The meaning “composed or made up of several independent
sections that fit together” was in use in engineering and other mechanical fields
by the mid-eighteenth century. The
specific noun meaning “piece of furniture composed of sections which can be
used separately” appeared in the early 1960s (a clipping of sectional seat,
sectional sofa etc in use since 1949) but the preferred modern descriptor is “modular”. The noun cross-section (section of something
made by a plane passing through it at a right angle to one of its axes) dates
from 1748 and was first applied to the sketches and plans of engineers and
architects. In the early twentieth
century, it picked up the figurative sense of “a representative sample”, emerging
apparently in the social sciences before entering general use. The noun subsection (also as sub-section) (part
or division of a section) dates from the 1620s.
The noun midsection (also as mid-section) (middle of the human body, the
midriff or belly) was coined in the 1930s for commercial purposes. Other forms (quarter-section, half-section,
multi-section, un-sectioned, bisection etc were coined as the need arose.
Lindsay Lohan in sections, hung above a "sectional sofa". "Sectional furniture" was first advertised in the late 1940s and offered more flexibility in that the pieces could be assembled in a variety of configurations, better to suit the available space. The modern trend is to describe such pieces as "modular furniture" but the art is still sectional; modular art is something different.
The military slang (as “to section” or “section 8”)

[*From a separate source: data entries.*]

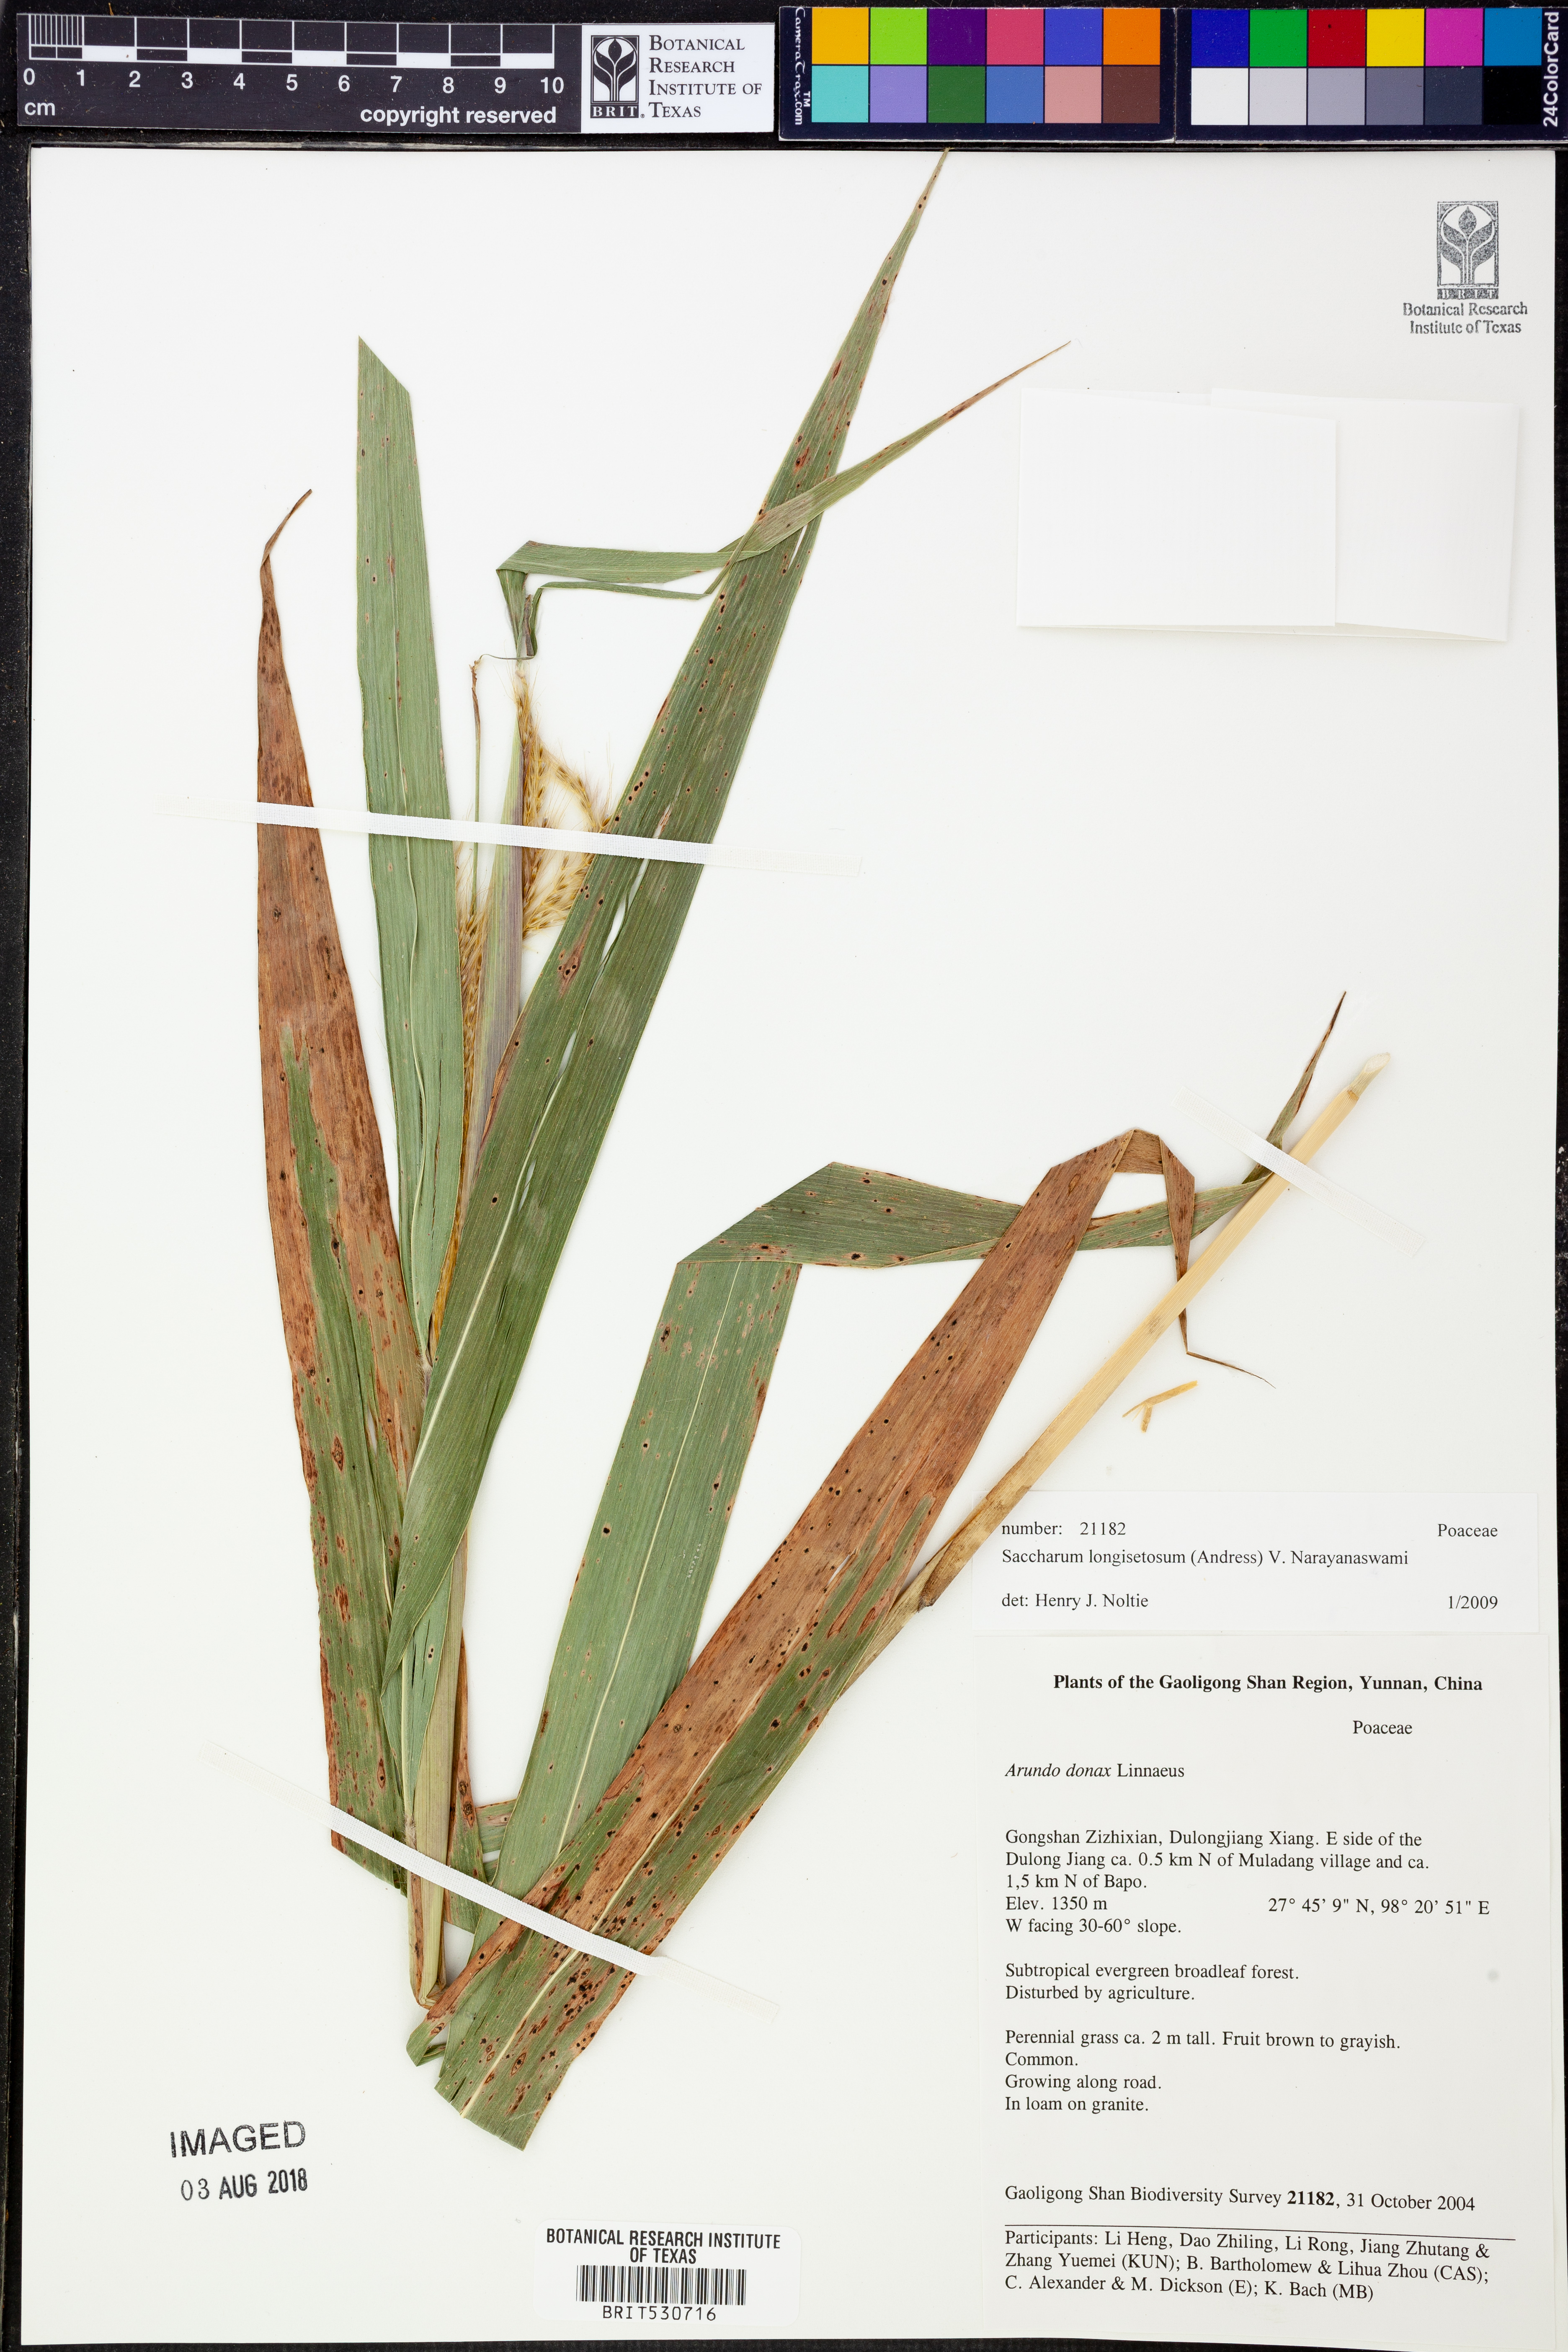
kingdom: Plantae
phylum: Tracheophyta
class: Liliopsida
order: Poales
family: Poaceae
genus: Saccharum
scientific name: Saccharum longisetosum
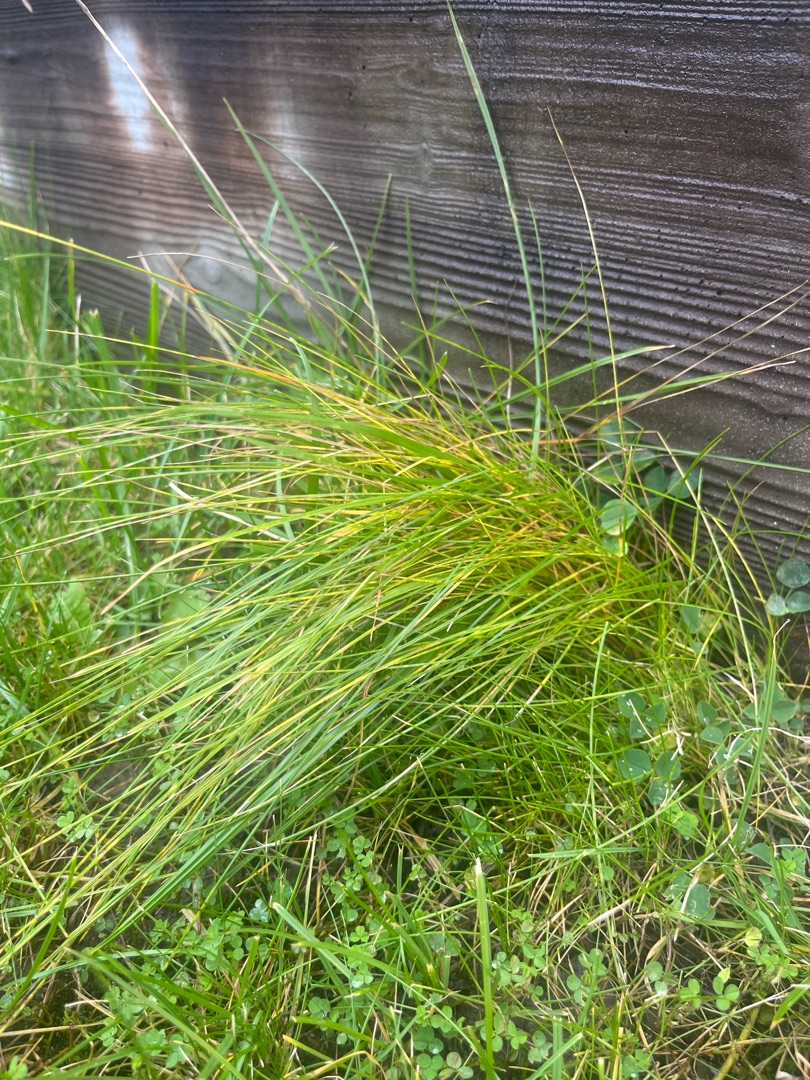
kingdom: Plantae
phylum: Tracheophyta
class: Liliopsida
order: Poales
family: Poaceae
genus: Lolium
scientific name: Lolium perenne
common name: Almindelig rajgræs
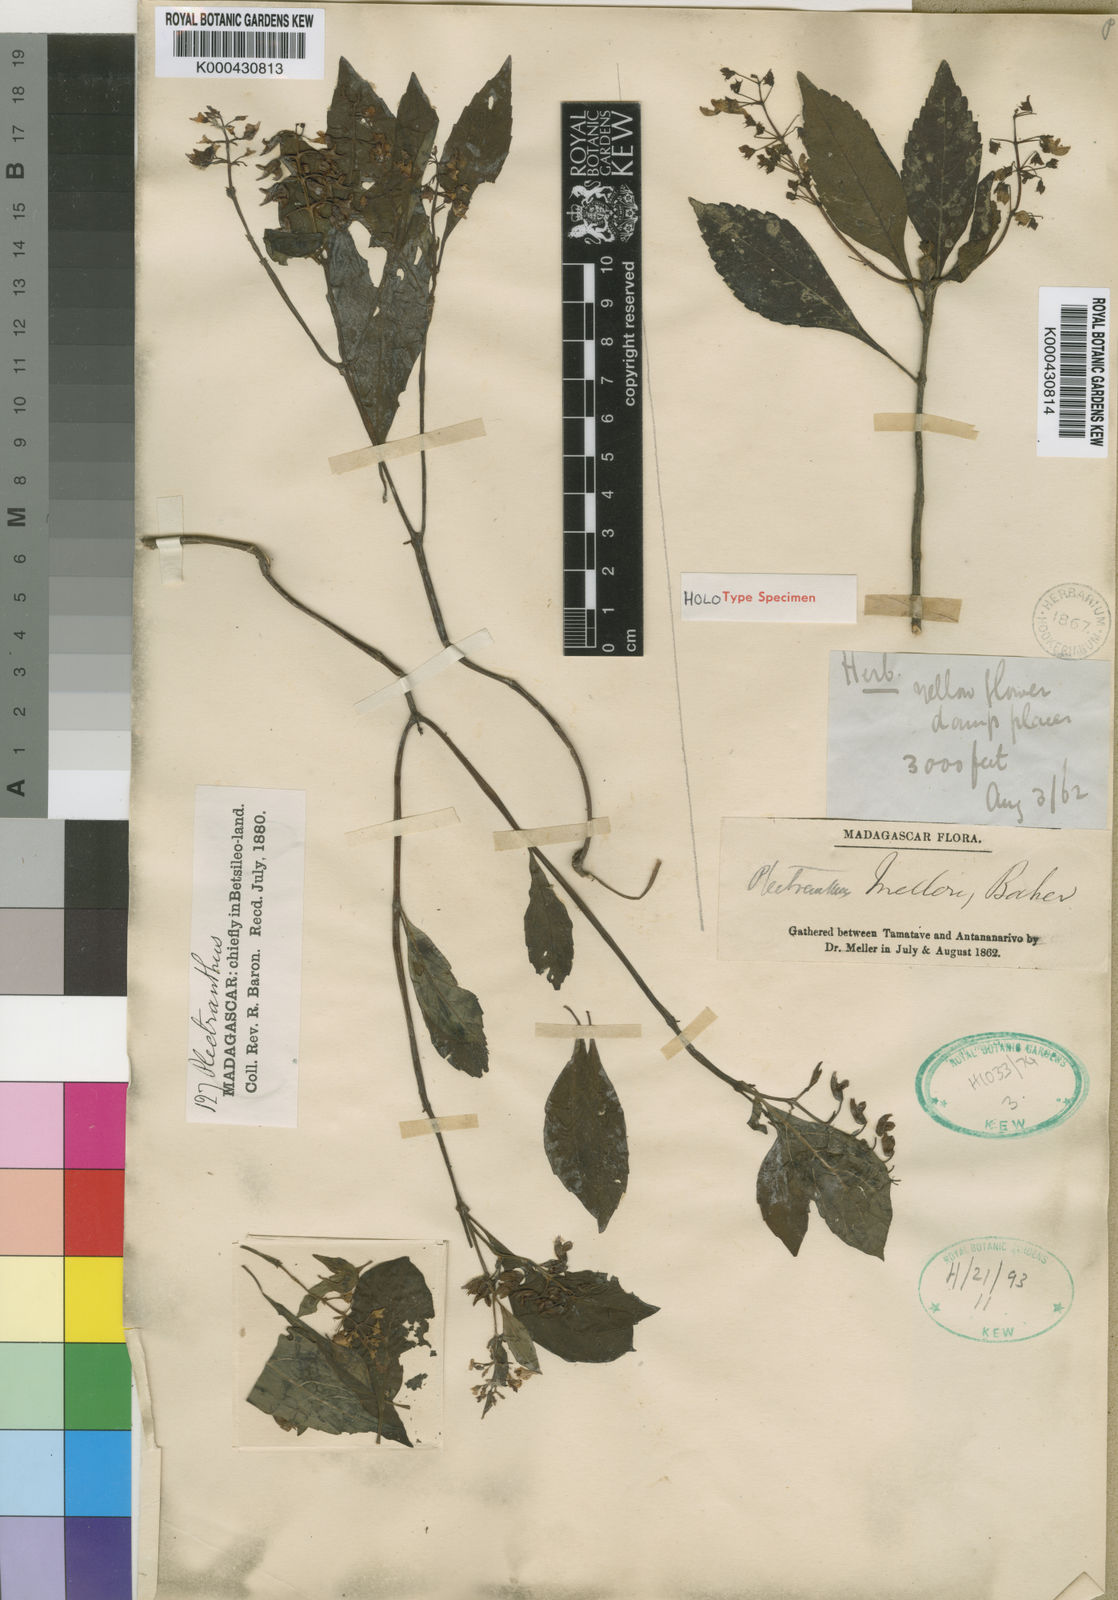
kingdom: Plantae
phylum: Tracheophyta
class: Magnoliopsida
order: Lamiales
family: Lamiaceae
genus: Coleus
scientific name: Coleus melleri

referred to World War II (1939-1945) US Army regulations (detailed in Section
VIII) under which an individual could be dismissed from the service on mental
health grounds. These grounds provided
for the discharge of men who were deemed mentally unfit for military service so
didn’t exactly follow the conventions followed in civilian medicine; proven (or
confessed) homosexuality could for example be the grounds for a Section VIII discharge. The term entered popular culture in the
post-war years when it was used in fictional depictions of military life, often
as a humorous device following the attempts of soldiers to be “sectioned” as a
way out of the military. Most militaries
have since adopted practices which align more closely with the mainstream handling
of mental health conditions.
The Caesarian section (delivery of a baby by cutting
through the abdomen of the mother) was apparently first described as “a section”
in 1923 although “a Caesar” seems to be the preferred modern medical
slang. The operation had first been
documented in the 1530s and the name was based on that supposedly being the
method by which Julius Caesar (100-44 BC; Roman general and dictator of Rome
49-44 BC) was delivered. Modern thought
has rejected that notion and the legend thus also accounts for the historic
tracing of his cognomen to the Latin caesus,
past participle of caedere (to cut). If there’s any basis to this, it may have
been an ancestor who was so born because Caesar's mother lived to see his adulthood
and there’s no record of any woman in antiquity surviving the procedure which
was performed usually when the mother had already died. Modern medical analysts concur with the improbability
of the link and the first known attempt to on a live woman was in the early
sixteenth century and as late as the 1800s, before antiseptics and blood
transfusions were routinely available, there was a 50% mortality rate.